Biodiversity science also trails climate science by decades in monitoring [34,68]. One result is that much of the effort needed to produce many biodiversity indicators—whether compiled or model-based—is spent finding and harmonizing relevant biodiversity observations that have already been made. ‘Big data’ pipelines such as eBird [69] show how rapidly biodiversity observations can be aggregated in near real time across much of the globe, but still do little to lessen taxonomic and geographic biases in coverage. Such biases undermine trend estimates from compiled indicators [70]. Spatiotemporally resolved data are also lacking for many drivers of biodiversity change [50], undermining model-based indicators. Systematic monitoring of biodiversity and drivers, generating streams of harmonized essential variables in standardized formats, will transform the accuracy, precision and timeliness of compiled and model-based indicators alike [23,68,71], especially if some of the monitoring focuses on minimizing uncertainty [72]. Importantly, indicator estimates compiled from monitoring data can be used to validate model-based estimates (figure 1), highlighting model deficiencies. In this context, the limited teleconnection of global biodiversity is beneficial rather than a handicap: monitoring in many different places will quickly compensate for the shortage of historical data, enabling more precise attribution of changes to drivers and strengthening models [68]. GEO BON’s ‘BON in a Box’ initiative (https://boninabox.geobon.org/) aims to provide an architecture and open tools for integrating accelerating flows of data into EBVs and indicators.

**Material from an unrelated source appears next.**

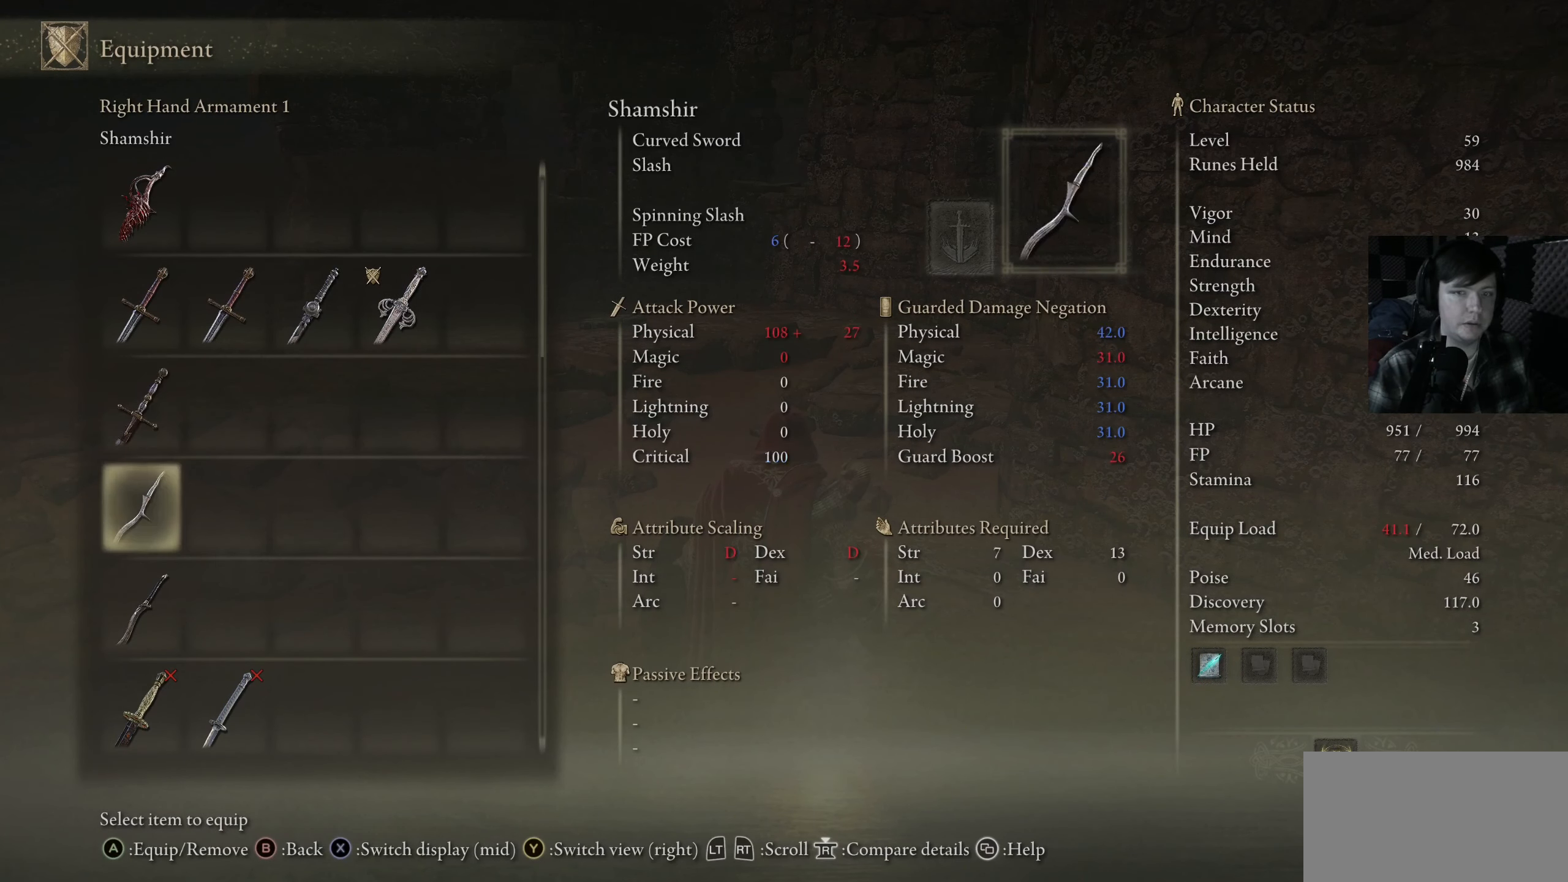
{"buttons": ["DPAD_DOWN"], "left_stick": "center", "right_stick": "center", "events": [[16, "DPAD_DOWN", "up"], [183, "DPAD_DOWN", "down"], [366, "DPAD_DOWN", "up"], [500, "DPAD_DOWN", "down"]]}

(h). Maturity of model intercomparisons

IPCC reports first used projections from a model ensemble in 1992 [73]. The Coupled Model Intercomparison Program (CMIP) began in 1996, building on a global collaboration that had compared over 30 atmospheric General Circulation Models based on their outputs given a standard set of inputs (reviewed by Touzé-Peiffer et al. [74]). CMIP has greatly helped modellers to understand and improve model performance. Models that do not continue to develop risk being downweighted in ensemble projections; continued relevance thereby provides a strong incentive for ongoing improvement of how models estimate indicators.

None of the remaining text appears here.